Chronique

John Coltrane

Both Directions At Once : The Lost Album

John Coltrane (ts, ss), McCoy Tyner (p), Jimmy Garrison (b), Elvin Jones (dms).

Label / Distribution : Impulse !

On passera rapidement sur les questions que pose l’exhumation d’une session inédite du quartet de John Coltrane, 55 ans après son enregistrement et son... évanouissement dans la nature. Le saxophoniste aurait-il souhaité sa parution en disque ? L’avait-il vraiment oubliée ? Et dans l’affirmative, aurait-il été d’accord avec les choix effectués par ceux qui la partagent aujourd’hui ? On évitera aussi de s’interroger sur le bien fondé du plan marketing associé à la parution de Both Directions At Once : The Lost Album sur le label Impulse, en CD et vinyle, simple et double. Parce que ce « nouveau disque », quelle qu’en soit la genèse, est un moment de musique exceptionnel qui s’inscrit dans une période durant laquelle Coltrane a peu enregistré en studio. C’est le prix de la rareté.

6 mars 1963. Le quartet classique, composé de McCoy Tyner au piano, Jimmy Garrison à la contrebasse et Elvin Jones à la batterie, est dans le studio d’Englewood Cliffs, chez Rudy Van Gelder. Nous sommes à la veille d’un autre enregistrement, celui d’un album de ballades avec le chanteur Johnny Hartmann. Coltrane, devenu pleinement leader depuis deux ans, est à la croisée des chemins, il veille encore amoureusement sur un bop mélodique et fougueux, tout en scrutant l’horizon d’une quête effrénée dont le mysticisme et le cri, et la disparition de la plupart des repères rythmiques et harmoniques, ne cesseront de s’affirmer jusqu’à sa mort en 1967. Tel est le sens du titre donné au disque : deux directions à la fois.

Le quartet met sept compositions à son menu du jour, en les déclinant au besoin en différentes prises. On découvre trois inédits, dont un long et déchirant « Slow Blues » et deux autres dépourvus de titre qu’on ne connaît que sous leur numéro de matrice (11383 et 11386). Avec leur thème joyeux joué au soprano, ils auraient pu figurer au rang de hits dans le répertoire du saxophoniste. Deux reprises sont également au programme, celles de mélodies trottant dans la tête de Coltrane depuis de longues années, « Nature Boy » et « Vilia », tiré de La Veuve Joyeuse de Franz Lehár, dont une des prises figurait déjà sur la réédition de Live At Birdland en 1996. Et pour finir deux compositions : « Impressions » qui verra le jour quelques mois plus tard dans une version live, ainsi que « One Up One Down », connu ultérieurement à la faveur d’un enregistrement de 1965 au Half Note, publié en 2005 seulement.

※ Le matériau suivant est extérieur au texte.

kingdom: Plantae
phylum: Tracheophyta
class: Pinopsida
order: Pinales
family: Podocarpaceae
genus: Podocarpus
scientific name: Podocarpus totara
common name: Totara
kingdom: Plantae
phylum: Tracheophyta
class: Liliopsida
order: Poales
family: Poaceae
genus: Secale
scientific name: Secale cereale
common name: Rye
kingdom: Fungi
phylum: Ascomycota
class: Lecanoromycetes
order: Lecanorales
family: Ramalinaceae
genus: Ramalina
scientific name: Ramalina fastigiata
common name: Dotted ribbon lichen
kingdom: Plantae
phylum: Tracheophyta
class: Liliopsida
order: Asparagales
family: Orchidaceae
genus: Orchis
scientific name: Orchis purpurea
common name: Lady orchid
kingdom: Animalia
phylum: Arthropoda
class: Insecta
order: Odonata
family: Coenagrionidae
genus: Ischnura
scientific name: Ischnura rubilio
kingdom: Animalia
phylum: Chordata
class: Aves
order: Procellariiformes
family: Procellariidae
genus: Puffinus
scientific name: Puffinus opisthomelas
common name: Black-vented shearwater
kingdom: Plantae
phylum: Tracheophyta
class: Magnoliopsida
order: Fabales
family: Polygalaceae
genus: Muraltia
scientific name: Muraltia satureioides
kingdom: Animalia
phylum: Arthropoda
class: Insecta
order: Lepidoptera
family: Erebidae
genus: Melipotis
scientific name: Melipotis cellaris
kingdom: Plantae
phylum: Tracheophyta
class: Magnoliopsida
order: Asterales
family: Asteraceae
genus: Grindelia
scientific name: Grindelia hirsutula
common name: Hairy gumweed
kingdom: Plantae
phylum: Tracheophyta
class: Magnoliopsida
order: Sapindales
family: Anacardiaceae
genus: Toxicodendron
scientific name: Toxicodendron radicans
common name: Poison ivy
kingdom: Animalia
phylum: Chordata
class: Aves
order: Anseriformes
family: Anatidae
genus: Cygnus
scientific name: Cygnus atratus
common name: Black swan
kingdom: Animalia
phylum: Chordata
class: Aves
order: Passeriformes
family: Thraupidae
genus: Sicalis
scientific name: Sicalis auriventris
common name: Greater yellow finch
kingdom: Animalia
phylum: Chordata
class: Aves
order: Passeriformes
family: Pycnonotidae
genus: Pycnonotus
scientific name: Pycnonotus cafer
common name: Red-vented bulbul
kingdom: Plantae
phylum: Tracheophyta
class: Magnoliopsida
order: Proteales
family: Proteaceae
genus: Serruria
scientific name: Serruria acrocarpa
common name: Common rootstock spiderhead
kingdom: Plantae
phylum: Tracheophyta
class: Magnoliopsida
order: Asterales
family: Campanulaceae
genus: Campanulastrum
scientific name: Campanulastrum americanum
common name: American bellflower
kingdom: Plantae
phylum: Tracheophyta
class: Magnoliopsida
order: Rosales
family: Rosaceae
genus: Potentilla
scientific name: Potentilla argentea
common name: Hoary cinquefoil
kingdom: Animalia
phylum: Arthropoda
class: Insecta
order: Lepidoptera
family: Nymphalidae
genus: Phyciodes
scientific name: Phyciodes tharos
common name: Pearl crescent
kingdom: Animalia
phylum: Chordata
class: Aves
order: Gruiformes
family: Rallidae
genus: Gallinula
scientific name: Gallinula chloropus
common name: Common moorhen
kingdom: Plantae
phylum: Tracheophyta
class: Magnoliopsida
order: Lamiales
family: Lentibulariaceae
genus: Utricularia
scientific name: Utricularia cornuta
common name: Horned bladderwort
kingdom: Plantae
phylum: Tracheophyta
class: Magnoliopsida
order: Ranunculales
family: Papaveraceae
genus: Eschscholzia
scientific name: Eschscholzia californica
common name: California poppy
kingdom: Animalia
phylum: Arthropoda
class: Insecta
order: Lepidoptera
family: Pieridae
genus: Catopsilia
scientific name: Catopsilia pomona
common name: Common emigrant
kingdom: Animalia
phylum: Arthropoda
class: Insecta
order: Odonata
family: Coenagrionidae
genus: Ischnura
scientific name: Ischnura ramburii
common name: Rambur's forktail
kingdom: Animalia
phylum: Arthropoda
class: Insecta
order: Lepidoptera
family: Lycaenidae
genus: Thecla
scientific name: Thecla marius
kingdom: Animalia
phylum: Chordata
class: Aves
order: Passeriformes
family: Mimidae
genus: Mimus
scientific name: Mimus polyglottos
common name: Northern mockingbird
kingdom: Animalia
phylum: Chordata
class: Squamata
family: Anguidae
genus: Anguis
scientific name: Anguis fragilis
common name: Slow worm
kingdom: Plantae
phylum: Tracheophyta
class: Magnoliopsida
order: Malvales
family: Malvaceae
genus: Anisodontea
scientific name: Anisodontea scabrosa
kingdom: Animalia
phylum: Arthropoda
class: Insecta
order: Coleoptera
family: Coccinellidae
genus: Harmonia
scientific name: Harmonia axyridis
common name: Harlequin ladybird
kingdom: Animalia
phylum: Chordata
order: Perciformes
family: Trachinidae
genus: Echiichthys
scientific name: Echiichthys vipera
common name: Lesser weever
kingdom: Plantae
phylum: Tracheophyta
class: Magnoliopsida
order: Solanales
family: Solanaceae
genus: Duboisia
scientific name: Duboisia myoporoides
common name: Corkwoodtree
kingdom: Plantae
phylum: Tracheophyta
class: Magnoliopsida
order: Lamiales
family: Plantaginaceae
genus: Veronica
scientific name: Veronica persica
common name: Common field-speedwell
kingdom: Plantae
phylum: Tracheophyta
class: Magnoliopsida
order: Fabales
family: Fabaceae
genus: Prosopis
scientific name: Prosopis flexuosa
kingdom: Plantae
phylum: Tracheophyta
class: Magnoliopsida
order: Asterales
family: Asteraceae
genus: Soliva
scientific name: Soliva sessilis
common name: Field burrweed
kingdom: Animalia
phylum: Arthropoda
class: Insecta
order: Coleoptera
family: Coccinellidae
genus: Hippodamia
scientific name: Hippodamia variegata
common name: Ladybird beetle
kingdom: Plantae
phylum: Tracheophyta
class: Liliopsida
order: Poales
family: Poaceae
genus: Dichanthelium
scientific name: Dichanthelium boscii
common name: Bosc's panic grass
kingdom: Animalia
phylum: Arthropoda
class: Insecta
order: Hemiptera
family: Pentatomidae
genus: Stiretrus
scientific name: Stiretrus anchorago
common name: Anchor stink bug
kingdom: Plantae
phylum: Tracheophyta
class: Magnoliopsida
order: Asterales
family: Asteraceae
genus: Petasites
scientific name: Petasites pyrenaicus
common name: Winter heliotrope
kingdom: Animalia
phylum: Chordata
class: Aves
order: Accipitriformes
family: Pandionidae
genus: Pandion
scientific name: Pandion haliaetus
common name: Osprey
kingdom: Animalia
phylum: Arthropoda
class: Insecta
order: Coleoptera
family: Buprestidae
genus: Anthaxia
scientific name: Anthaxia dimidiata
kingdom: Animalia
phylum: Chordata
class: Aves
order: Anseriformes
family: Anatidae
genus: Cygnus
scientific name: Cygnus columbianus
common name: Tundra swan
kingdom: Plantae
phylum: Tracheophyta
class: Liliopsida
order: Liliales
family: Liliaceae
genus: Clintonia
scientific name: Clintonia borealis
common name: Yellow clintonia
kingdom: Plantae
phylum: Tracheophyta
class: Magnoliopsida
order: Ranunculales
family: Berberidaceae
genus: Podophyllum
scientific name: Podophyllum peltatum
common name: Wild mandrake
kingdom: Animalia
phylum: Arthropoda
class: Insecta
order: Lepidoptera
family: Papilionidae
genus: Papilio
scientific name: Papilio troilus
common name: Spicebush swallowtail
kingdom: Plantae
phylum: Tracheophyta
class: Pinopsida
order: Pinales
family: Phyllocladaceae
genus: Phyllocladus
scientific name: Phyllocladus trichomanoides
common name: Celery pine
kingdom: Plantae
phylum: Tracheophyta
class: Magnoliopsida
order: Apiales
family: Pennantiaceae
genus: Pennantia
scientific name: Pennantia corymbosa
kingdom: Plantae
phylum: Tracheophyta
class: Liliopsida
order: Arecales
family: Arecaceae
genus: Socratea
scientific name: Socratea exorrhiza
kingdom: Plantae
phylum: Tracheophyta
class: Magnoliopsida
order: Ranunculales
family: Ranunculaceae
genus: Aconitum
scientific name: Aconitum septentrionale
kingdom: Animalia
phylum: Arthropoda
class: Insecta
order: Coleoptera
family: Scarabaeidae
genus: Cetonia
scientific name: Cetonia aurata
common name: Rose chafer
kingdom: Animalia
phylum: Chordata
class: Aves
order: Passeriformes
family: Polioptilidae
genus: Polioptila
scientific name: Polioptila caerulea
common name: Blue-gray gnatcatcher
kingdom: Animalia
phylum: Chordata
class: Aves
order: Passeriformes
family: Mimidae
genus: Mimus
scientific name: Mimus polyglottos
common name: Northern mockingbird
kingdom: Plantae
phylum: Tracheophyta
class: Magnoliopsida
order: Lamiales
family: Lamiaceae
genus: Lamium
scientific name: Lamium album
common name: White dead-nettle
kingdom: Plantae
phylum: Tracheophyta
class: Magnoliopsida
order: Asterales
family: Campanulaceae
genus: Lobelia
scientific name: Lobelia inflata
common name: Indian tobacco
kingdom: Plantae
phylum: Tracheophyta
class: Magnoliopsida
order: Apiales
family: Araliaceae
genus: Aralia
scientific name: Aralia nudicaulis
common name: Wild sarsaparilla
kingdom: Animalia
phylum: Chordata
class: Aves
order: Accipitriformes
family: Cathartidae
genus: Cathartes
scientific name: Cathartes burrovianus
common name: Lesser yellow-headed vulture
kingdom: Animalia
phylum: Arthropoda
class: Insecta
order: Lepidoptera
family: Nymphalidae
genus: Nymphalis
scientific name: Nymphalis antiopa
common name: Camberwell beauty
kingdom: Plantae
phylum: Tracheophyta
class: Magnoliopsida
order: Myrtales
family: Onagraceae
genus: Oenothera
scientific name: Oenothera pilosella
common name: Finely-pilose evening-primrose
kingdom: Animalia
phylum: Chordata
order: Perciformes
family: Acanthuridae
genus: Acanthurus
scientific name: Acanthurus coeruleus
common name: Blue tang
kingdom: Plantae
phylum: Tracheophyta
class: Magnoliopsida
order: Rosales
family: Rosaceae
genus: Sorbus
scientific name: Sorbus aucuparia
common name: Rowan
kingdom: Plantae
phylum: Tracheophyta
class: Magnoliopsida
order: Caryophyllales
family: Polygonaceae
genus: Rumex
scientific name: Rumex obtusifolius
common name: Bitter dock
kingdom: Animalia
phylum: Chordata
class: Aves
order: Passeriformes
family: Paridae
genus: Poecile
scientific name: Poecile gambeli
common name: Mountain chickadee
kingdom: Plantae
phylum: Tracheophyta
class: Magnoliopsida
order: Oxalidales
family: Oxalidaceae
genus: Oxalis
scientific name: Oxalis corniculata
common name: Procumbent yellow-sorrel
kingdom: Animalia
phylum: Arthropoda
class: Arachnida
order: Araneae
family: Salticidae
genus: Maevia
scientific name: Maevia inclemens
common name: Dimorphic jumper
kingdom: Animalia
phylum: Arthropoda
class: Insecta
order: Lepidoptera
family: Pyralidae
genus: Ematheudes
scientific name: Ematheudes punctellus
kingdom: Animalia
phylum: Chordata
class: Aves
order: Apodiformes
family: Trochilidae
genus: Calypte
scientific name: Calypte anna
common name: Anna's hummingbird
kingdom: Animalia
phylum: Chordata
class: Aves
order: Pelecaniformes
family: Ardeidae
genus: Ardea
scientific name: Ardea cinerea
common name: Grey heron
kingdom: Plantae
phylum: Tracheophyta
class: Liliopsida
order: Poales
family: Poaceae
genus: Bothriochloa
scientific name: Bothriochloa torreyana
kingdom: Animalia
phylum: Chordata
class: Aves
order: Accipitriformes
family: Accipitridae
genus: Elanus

Le premier disque se compose d’une version de chacune de ces sept compositions, le second de versions alternatives, dont trois de « Impressions » et une de « Vilia » au saxophone soprano, qui contraste avec la première jouée au ténor. On va de surprise en surprise, en découvrant par exemple des interprétations nerveuses en trio, sans piano : celle de « Nature Boy » ou d’une des versions de « Impressions ». Mais avant toute chose, bien au-delà d’un passage en revue de deux fois 45 minutes de musique, c’est un sentiment mêlé de plénitude et de lyrisme qui nous gagne à l’écoute d’une session au cœur de laquelle on entre sur la pointe des pieds. Parce que ces quatre-là furent et demeurent des magiciens et qu’il est hors de question de les déranger. Coltrane virevolte au soprano, enrage au ténor, ses compagnons explosent et scintillent. Le quartet est en plein épanouissement, celui de sa force encore tranquille.

Souvenons-nous de ce que disait Alice Coltrane : « Quand j’ai découvert John Coltrane, j’ai entendu une autre voix derrière sa musique ». C’est bien cette voix, à nulle autre pareille, qui est à l’œuvre sur Both Directions At Once. Brûlante et actuelle, unique. Les exégètes du saxophoniste feront des bonds de joie à l’écoute de cette pépite inespérée et ils auront bien raison. Quant aux autres, qu’ils n’hésitent pas à prêter une oreille attentive à ce nouveau témoignage du talent sans égal d’un des musiciens majeurs du XXe siècle. Ils comprendront vite que le saxophoniste était au-delà.